MCPMay 11, 2026 · 6 min read

MCP Tool Search for database agents: discovery is not permission design

MCP Tool Search is a useful correction to one of the first production problems teams hit with agents: too many tools in context.

Instead of loading every tool definition into every conversation, the client can discover relevant tools on demand. That reduces token waste, lowers confusion, and makes large tool catalogs more practical.

But for database-connected agents, discovery is only half the problem.

The harder question is not “can the model find the right tool?” It is “what is the tool allowed to do once it is found?”

Tool discovery changes the failure mode

Without Tool Search, a model can be overwhelmed by dozens or hundreds of tool definitions. It may pick the wrong operation, miss a relevant tool, or spend too much of the context window reading schemas instead of solving the user’s task.

With Tool Search, the agent can retrieve a smaller set of relevant tools. That is better.

But it also means tool metadata becomes part of the discovery layer. Names, descriptions, tags, and schemas influence which capabilities appear in front of the model.

If those descriptions are vague, overly broad, or missing risk signals, the agent may still discover the wrong thing at the wrong moment.

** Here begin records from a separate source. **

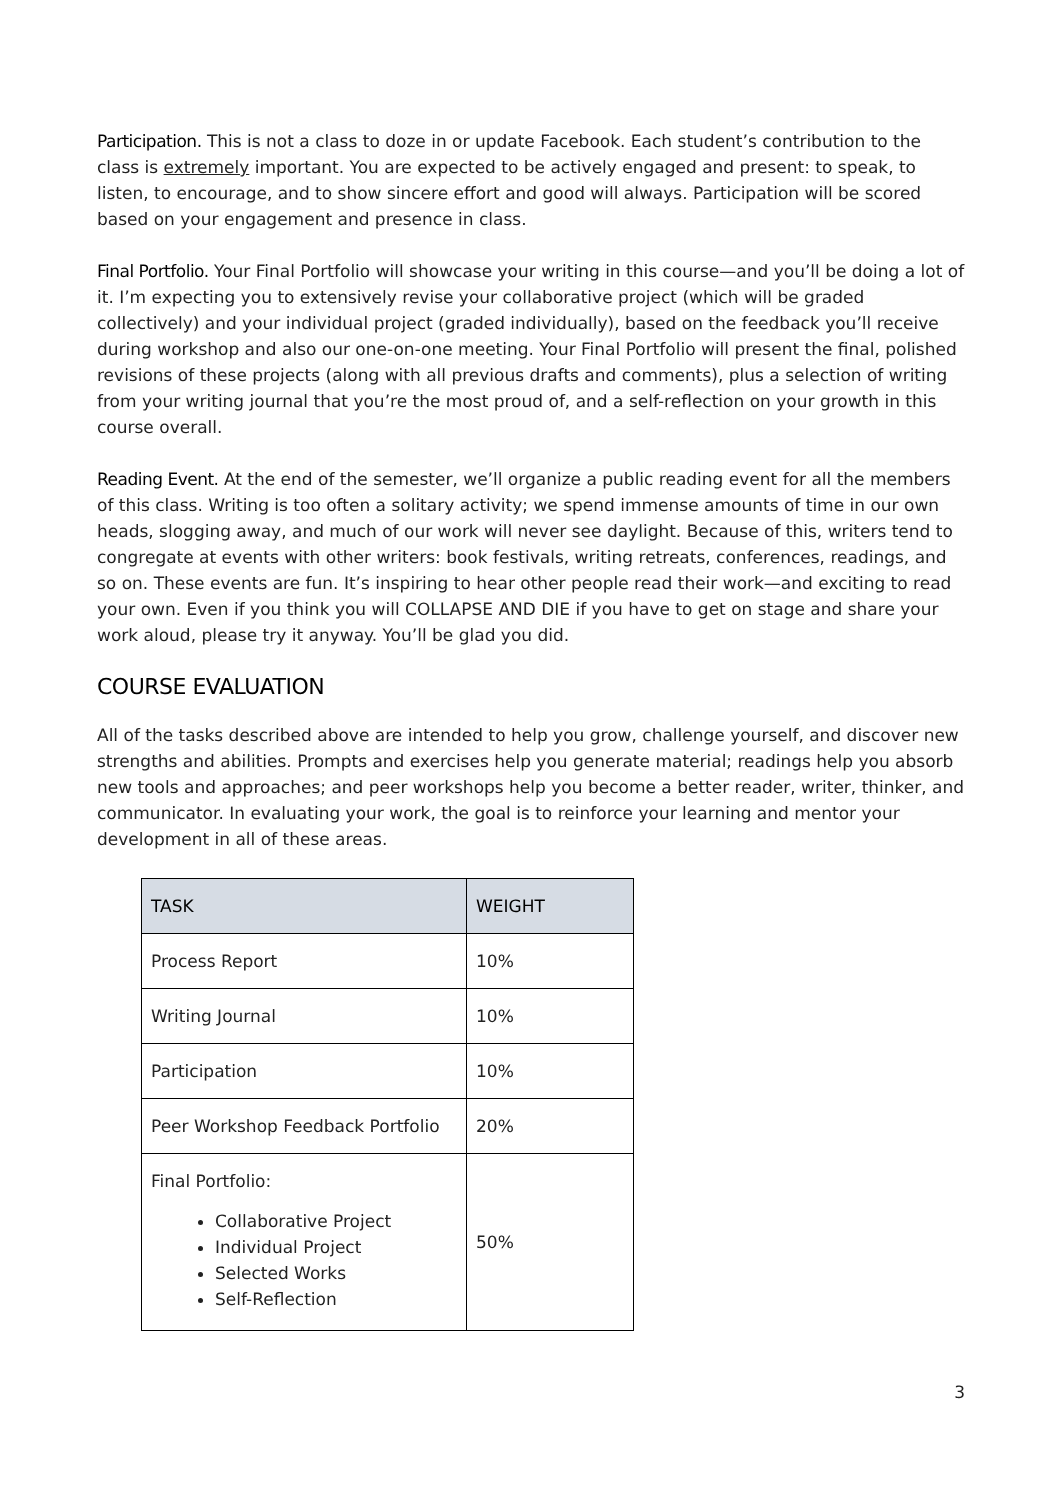Participation. This is not a class to doze in or update Facebook. Each student’s contribution to the class is extremely important. You are expected to be actively engaged and present: to speak, to listen, to encourage, and to show sincere effort and good will always. Participation will be scored based on your engagement and presence in class.
Final Portfolio. Your Final Portfolio will showcase your writing in this course—and you’ll be doing a lot of it. I’m expecting you to extensively revise your collaborative project (which will be graded collectively) and your individual project (graded individually), based on the feedback you’ll receive during workshop and also our one-on-one meeting. Your Final Portfolio will present the final, polished revisions of these projects (along with all previous drafts and comments), plus a selection of writing from your writing journal that you’re the most proud of, and a self-reflection on your growth in this course overall.
Reading Event. At the end of the semester, we’ll organize a public reading event for all the members of this class. Writing is too often a solitary activity; we spend immense amounts of time in our own heads, slogging away, and much of our work will never see daylight. Because of this, writers tend to congregate at events with other writers: book festivals, writing retreats, conferences, readings, and so on. These events are fun. It’s inspiring to hear other people read their work—and exciting to read your own. Even if you think you will COLLAPSE AND DIE if you have to get on stage and share your work aloud, please try it anyway. You’ll be glad you did.
COURSE EVALUATION
All of the tasks described above are intended to help you grow, challenge yourself, and discover new strengths and abilities. Prompts and exercises help you generate material; readings help you absorb new tools and approaches; and peer workshops help you become a better reader, writer, thinker, and communicator. In evaluating your work, the goal is to reinforce your learning and mentor your development in all of these areas.
| TASK | WEIGHT |
| --- | --- |
| Process Report | 10% |
| Writing Journal | 10% |
| Participation | 10% |
| Peer Workshop Feedback Portfolio | 20% |
| Final Portfolio: Collaborative Project Individual Project Selected Works Self-Reflection | 50% |
3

Related: MCP tool descriptions are a security boundary.

Database tools should be discoverable by workflow, not table

A common mistake is exposing database access around raw technical objects:

  • run_sql
  • query_table
  • get_rows
  • execute_statement

Those tools are easy to build, but they force the model to reason from an overly broad action space.

For production workflows, database MCP tools should be organized around business-safe operations:

  • get_monthly_revenue_summary
  • list_overdue_invoices
  • find_customers_with_usage_drop
  • get_support_escalation_context

The difference matters. Tool Search can help the model find a relevant capability, but the capability itself should already be constrained.

A discovered tool should not become a shortcut around the permission model.

Permission design still happens outside the prompt

Prompts can guide behavior. They should not be the only control.

For database MCP servers, permissions should be enforced outside the model:

  • read-only roles by default,
  • approved views instead of raw production tables,
  • row limits and timeouts enforced by the server,
  • field-level redaction where needed,
  • separate tools for read, draft, approve, and write actions,
  • audit logs for every tool call.

Discovery should reveal only tools the user, workflow, and environment are allowed to use.

Related: Secure AI database access checklist.

Good tool search needs good metadata

Tool Search depends on metadata quality. That means MCP servers should treat tool names and descriptions like production interfaces.

Useful metadata answers questions such as:

  • What business question does this tool answer?
  • Is it read-only, write-capable, or approval-gated?
  • Which data source or approved view does it use?
  • What limits are enforced?
  • When should the model not use it?

This is not fluff. It helps the agent select the right capability and helps humans review the exposed surface area.

Related: MCP vs REST API for AI agents.

Where Conexor fits

Conexor is MCP infrastructure for AI-ready engineering teams. It connects databases and APIs to MCP-compatible clients like Claude, ChatGPT, Cursor, n8n, Continue, and others.

For teams moving MCP into production, Tool Search can make large environments easier to use. But the foundation still matters: narrow tools, scoped credentials, explicit metadata, and reviewable audit trails.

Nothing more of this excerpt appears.